Monarşi, derebeylik, despotluk, tek adam yönetimi, başkanlık, yarı başkanlık, parlamenter temsili

sistem, tek meclisli parlamenter, çift meclisli parlamenter yöntem adları veriliyor.

Parlamenter sistem demokrasi genel adında toplanıyor. Başkanlık, yarı başkanlık, temsili parlamenter

yöntem gibi alt başlıkları var demokrasinin.

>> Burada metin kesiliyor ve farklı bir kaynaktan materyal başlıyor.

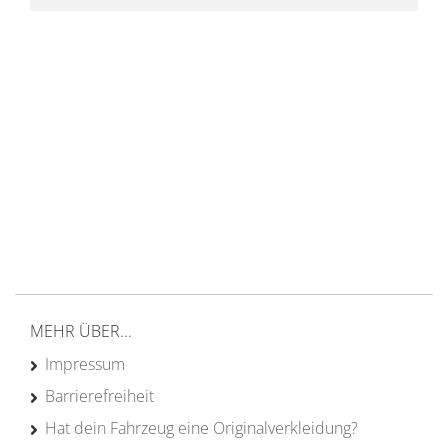
14 Tage Rückgaberecht
kostenloser
Versand ab 200€ in DE
Persönliche Beratung
von Campern für Camper
20 Jahre
Erfahrung
MEHR ÜBER...
Impressum
Barrierefreiheit
Hat dein Fahrzeug eine Originalverkleidung?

Tüm yönetim numunelerini gözden geçirdiğinde akıl sahibi, demokrasinin daha insancıl olduğunu fark

eder. Ama demokrasi denilince onun da alt sınıfları var. Başkanlık mı, yarı başkanlık mı, tek meclis mi,

çift meclis mi, temsili mi, bizzat mı yönetime katılınacak gibi tercihleri var.

Xxxx

Hangi yönetim biçimini tercih ederse etsin insanlık, sonunda gelip insanda düğümlenir. Çarkı

çevirecek insanların genlerine, eğitimlerine, etkilendikleri kişilerin çapına bağlı olarak bir kişilikle karşı

karşıya kalınıyor.

Xxxx

Yönetime gelen insanlar öğrendiklerini uygulamak durumunda. İnsan bilmediğini, öğrenmediğini,

hayatında olmayanı bilemez ve uygulayamaz. Yöneticiler hayatları boyunca kendilerinden büyük

yaştaki edebiyatçılardan, düşünce adamlarından, şairlerden, hatiplerden etkilenirler. Kişiliklerinin

gelişmesinde onların nakışları, fırça darbeleri, külünk darbeleri yer eder.

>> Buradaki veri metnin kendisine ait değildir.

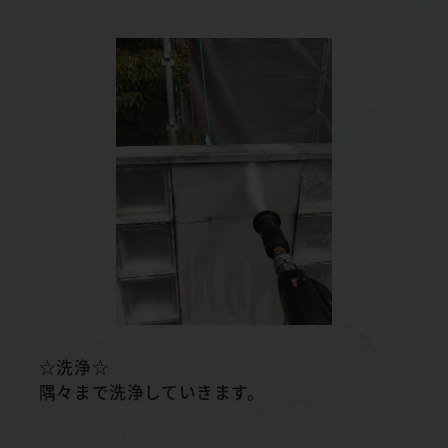
☆洗浄☆
隅々まで洗浄していきます。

Etkilenilen kişiler çapsızsa, o gençlik çağında önemli sanılmış kişilerin ürettikleri düşünceler ve eserler

eleştirilmemişse, tenkit süzgecinden geçirilmemişse, o yönetici de haklı olarak öğrendiklerini

uygulayacaktır.

Etkilenilen takıntılı ama ne dediği açık olmayan nefsini putlaştırmış bir hatipse, İslam sanat ve güzellik

düşüncesini hep Osmanlı’da arayan biri ise , Ortadoğu ile yakın olmak lazım, İslam partileri kurulmalı

diyorsa bu insanlar kahraman kabul edilmiş, söyledikleri eleştirilmemişse, onlardan etkilenen

gençlerin doğru,hep doğru yapmaları beklenmemeli.